→ **Texte de lecture**
___

Ce que Bonaparte a tenté pour faire éclore des poètes. – Luce de Lancival. – Baour-Lormian. – Lebrun-Pindare. – Lucien Bonaparte auteur. – Débuts de mademoiselle George. – Critique de l'abbé Geoffroy. – Le prince ­appia – Hermione à Saint-Cloud.

Un mot de cette petite cour de Bonaparte. Nous faisons des Mémoires, cette fois, et non un roman. Il en résulte que nous nous reposons de la fable par la vérité, du plan par le caprice, de l'intrigue par le vagabondage.
Ah ! si un homme nous eût laissé sur le XVIe, le XVIIe et le XVIIIe siècle, ce que j'essaye de faire pour le XIXe, combien j'eusse béni cet homme, et que de rudes travaux il m'eût épargnés !
Un mot donc, sur Bonaparte et sa petite cour. On avait fait grand bruit, nous ne dirons pas, comme on disait autrefois : à Paris et à Versailles – il n'y avait plus de Versailles en 1802 –, mais à Paris et à la Malmaison, des débuts de mademoiselle George.
Le Premier consul et sa famille s'occupaient beaucoup de littérature, à cette époque.
En fait de poètes, Bonaparte aimait Corneille et Ossian, les deux extrémités de l'art : Corneille la suprême logique, Ossian la suprême imagination.
Aussi, parmi les poètes qui figuraient sur le catalogue de sa bibliothèque égyptienne, Corneille et Ossian occupaient-ils la première place.
Cette prédilection pour le barde écossais était si connue, que Bourrienne, en formant cette bibliothèque, devina plutôt qu'il ne lut.
Bonaparte avait écrit Océan.
Ce ne fut pas la faute de Bonaparte si les poètes lui manquèrent, quoiqu'il proscrivit trois des premiers de son époque : Chateaubriand, madame de Stal et Lemercier.
Bonaparte demandait des poètes à son grand maître de l'Université, comme il demandait des soldats à son ministre de la Guerre. Par malheur il était plus facile à M. le duc de Feltre de trouver trois cent mille conscrits, qu'à M. de Fontanes de trouver douze poètes. Aussi, Napoléon fut-il forcé de s'accrocher à tout ce qu'il trouva, à Lebrun, à Luce de Lancival, à Baour- Lormian : tout cela eut des places et des pensions comme si c'eût été de vrais poètes – plus des compliments.

___

→ **Extrait de données**
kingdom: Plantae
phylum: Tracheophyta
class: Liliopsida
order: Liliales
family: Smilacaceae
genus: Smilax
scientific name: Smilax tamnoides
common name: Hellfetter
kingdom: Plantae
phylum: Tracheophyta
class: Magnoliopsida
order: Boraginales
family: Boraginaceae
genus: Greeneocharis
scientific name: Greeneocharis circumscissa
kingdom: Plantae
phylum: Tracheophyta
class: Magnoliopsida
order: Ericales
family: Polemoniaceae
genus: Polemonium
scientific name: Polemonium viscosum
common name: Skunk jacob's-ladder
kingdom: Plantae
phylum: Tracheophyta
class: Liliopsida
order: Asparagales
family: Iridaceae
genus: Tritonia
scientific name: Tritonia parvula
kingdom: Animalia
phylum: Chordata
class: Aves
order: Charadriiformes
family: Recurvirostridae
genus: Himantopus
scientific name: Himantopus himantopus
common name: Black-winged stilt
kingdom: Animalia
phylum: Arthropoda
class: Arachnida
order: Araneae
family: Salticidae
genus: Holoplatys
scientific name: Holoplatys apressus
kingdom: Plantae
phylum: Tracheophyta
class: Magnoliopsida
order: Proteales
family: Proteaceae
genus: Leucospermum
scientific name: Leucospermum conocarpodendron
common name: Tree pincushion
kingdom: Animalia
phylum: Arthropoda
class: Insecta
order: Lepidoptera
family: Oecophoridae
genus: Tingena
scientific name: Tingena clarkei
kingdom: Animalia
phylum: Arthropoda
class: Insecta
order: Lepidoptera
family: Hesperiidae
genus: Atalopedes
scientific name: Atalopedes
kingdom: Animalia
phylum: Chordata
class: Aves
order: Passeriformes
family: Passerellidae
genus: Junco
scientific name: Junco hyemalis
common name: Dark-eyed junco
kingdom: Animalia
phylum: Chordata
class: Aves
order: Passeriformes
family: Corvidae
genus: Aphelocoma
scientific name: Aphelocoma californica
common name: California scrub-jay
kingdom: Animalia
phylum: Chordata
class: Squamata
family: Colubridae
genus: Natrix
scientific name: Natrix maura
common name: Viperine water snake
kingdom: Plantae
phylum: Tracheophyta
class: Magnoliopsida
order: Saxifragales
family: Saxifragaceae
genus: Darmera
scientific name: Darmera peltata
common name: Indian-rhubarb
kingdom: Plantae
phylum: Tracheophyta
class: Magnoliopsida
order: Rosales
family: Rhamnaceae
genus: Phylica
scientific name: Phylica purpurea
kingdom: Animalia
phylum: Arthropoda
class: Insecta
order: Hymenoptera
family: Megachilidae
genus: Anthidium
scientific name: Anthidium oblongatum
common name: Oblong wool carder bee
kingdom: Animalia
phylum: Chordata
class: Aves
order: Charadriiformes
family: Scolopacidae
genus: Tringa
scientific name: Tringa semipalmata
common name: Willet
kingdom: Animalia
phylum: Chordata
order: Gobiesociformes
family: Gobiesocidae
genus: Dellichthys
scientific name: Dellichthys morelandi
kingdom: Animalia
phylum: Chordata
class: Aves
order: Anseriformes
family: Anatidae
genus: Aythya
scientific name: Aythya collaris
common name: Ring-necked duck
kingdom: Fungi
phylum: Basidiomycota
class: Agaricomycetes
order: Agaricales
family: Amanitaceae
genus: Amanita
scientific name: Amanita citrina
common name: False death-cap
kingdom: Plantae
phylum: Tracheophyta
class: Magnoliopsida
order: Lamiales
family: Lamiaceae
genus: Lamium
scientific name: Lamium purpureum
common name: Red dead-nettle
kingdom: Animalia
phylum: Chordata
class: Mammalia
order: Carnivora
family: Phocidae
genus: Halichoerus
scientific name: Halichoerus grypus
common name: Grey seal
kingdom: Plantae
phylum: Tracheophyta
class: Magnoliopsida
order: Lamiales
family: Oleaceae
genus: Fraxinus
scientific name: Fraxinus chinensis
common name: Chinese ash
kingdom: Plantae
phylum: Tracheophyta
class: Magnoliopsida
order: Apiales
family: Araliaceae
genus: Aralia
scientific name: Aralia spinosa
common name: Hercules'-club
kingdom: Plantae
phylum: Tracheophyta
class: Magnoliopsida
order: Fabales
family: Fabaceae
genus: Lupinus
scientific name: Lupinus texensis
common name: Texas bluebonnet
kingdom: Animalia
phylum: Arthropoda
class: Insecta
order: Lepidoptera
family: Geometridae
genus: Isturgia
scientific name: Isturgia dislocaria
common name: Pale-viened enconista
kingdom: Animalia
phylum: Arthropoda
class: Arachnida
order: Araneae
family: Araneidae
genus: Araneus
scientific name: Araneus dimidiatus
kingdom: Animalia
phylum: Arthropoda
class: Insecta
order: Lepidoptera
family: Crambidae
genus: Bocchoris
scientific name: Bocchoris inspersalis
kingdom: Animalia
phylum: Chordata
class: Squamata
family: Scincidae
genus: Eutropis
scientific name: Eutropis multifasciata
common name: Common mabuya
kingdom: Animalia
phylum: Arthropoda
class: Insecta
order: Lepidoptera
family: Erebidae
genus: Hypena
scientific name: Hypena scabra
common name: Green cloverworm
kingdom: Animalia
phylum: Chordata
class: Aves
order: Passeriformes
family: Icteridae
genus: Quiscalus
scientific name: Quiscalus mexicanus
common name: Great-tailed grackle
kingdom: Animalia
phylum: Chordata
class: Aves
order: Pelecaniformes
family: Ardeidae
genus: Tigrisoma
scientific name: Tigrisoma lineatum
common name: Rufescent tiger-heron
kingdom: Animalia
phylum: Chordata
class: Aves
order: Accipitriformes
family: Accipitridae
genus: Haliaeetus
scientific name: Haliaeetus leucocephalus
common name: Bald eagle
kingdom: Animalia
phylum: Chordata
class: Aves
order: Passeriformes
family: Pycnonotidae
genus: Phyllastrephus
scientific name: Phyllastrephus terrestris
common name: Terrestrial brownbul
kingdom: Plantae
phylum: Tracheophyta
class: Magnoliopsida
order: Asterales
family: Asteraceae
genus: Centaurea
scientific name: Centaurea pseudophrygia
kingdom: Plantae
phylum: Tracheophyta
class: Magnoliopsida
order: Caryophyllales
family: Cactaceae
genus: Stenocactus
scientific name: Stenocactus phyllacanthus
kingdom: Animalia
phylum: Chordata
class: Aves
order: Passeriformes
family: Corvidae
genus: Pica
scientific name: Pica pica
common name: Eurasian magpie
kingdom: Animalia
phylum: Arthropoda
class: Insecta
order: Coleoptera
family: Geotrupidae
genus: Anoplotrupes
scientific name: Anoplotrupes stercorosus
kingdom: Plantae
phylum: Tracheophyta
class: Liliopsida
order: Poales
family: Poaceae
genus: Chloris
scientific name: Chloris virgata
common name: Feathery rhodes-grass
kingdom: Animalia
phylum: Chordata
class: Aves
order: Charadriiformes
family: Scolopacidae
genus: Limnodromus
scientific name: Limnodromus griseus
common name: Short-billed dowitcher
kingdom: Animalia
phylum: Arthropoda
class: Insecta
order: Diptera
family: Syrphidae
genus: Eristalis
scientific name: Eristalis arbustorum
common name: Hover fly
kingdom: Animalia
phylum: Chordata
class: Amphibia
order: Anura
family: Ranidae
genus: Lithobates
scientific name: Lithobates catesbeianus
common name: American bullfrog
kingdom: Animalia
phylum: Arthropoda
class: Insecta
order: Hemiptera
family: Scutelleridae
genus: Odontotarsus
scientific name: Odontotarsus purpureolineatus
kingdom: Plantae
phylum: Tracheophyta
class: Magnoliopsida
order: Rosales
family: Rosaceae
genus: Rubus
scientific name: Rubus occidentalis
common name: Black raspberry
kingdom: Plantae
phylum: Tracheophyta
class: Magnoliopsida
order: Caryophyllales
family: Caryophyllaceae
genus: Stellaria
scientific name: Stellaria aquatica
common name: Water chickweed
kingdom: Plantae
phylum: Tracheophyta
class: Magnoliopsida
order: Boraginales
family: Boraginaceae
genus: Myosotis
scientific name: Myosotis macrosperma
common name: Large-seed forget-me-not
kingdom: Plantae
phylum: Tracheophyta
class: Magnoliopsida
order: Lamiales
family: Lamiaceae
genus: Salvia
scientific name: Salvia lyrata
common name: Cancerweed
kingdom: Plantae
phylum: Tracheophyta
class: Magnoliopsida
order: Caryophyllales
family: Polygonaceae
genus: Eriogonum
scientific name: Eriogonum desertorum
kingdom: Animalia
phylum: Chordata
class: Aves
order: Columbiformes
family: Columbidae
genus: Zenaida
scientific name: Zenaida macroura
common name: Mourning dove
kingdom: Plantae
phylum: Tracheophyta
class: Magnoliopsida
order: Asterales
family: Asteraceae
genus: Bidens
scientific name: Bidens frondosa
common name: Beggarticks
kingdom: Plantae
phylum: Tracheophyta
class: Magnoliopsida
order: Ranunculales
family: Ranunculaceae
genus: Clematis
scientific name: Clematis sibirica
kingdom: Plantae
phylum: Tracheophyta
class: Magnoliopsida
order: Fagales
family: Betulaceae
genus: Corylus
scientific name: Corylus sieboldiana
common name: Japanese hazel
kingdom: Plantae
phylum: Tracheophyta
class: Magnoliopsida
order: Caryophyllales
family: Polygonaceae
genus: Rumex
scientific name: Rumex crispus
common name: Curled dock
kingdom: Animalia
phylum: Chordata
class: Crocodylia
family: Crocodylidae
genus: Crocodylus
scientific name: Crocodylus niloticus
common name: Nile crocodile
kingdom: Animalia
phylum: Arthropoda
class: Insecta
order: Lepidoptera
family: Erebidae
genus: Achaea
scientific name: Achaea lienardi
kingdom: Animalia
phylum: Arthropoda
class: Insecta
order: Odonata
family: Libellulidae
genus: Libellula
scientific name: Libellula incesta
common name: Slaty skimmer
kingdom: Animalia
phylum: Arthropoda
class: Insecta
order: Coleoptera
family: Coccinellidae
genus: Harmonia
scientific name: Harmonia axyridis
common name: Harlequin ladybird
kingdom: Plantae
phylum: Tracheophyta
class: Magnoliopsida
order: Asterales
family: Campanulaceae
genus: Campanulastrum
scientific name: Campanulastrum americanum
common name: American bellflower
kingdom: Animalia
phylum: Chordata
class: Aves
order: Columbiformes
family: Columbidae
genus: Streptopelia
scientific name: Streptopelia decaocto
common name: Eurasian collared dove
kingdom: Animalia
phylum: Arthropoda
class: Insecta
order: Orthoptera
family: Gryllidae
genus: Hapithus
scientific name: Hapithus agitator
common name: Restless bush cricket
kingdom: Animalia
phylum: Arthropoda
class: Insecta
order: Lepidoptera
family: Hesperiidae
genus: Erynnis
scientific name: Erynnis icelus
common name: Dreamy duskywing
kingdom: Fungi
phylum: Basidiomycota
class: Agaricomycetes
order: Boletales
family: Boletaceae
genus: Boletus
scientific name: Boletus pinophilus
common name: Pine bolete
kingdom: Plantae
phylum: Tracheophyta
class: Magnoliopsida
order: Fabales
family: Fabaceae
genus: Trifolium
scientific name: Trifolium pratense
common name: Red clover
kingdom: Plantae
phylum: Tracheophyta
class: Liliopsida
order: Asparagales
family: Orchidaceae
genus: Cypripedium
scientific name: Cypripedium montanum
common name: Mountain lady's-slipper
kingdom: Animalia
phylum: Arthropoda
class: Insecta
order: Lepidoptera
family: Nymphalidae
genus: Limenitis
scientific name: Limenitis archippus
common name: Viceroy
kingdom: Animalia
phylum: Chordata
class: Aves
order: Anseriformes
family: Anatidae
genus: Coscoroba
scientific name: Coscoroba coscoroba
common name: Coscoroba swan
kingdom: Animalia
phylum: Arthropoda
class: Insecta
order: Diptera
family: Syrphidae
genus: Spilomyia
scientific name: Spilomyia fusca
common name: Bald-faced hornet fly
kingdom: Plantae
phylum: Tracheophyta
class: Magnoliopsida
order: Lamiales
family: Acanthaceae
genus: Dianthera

___

→ **Énoncé du problème**
Poursuivez le texte sur Bonaparte et les poètes de sa cour en reprenant juste après sa dernière phrase.

→ **Réponse au problème**
- Vous avez fait une belle tragédie, disait Napoléon à Luce de Lancival, à propos d'Hector ; je la ferai jouer dans un camp.
Et, le soir de la représentation, il envoyait un brevet de six mille francs de pension à Luce de Lancival, en ordonnant, « vu le besoin d'argent qu'ont toujours les poètes », qu'on lui payât une année d'avance.
Lisez Hector, et vous verrez qu'Hector ne vaut pas les six mille francs une fois payés.
En outre, il plaçait chez Cambacérès le neveu de Luce de Lancival, Harel, dont il faisait un sous-préfet en 1815.
Baour-Lormian, lui aussi, eut une pension de six mille livres, témoin la spirituelle plainte qu'il porta aux Bourbons sur les persécutions de l'usurpateur, qui avait poussé le despotisme « jusqu'à le flétrir d'une pension de deux mille écus » qu'il n'avait pas osé refuser, ajoutait-il, avouant sa faiblesse.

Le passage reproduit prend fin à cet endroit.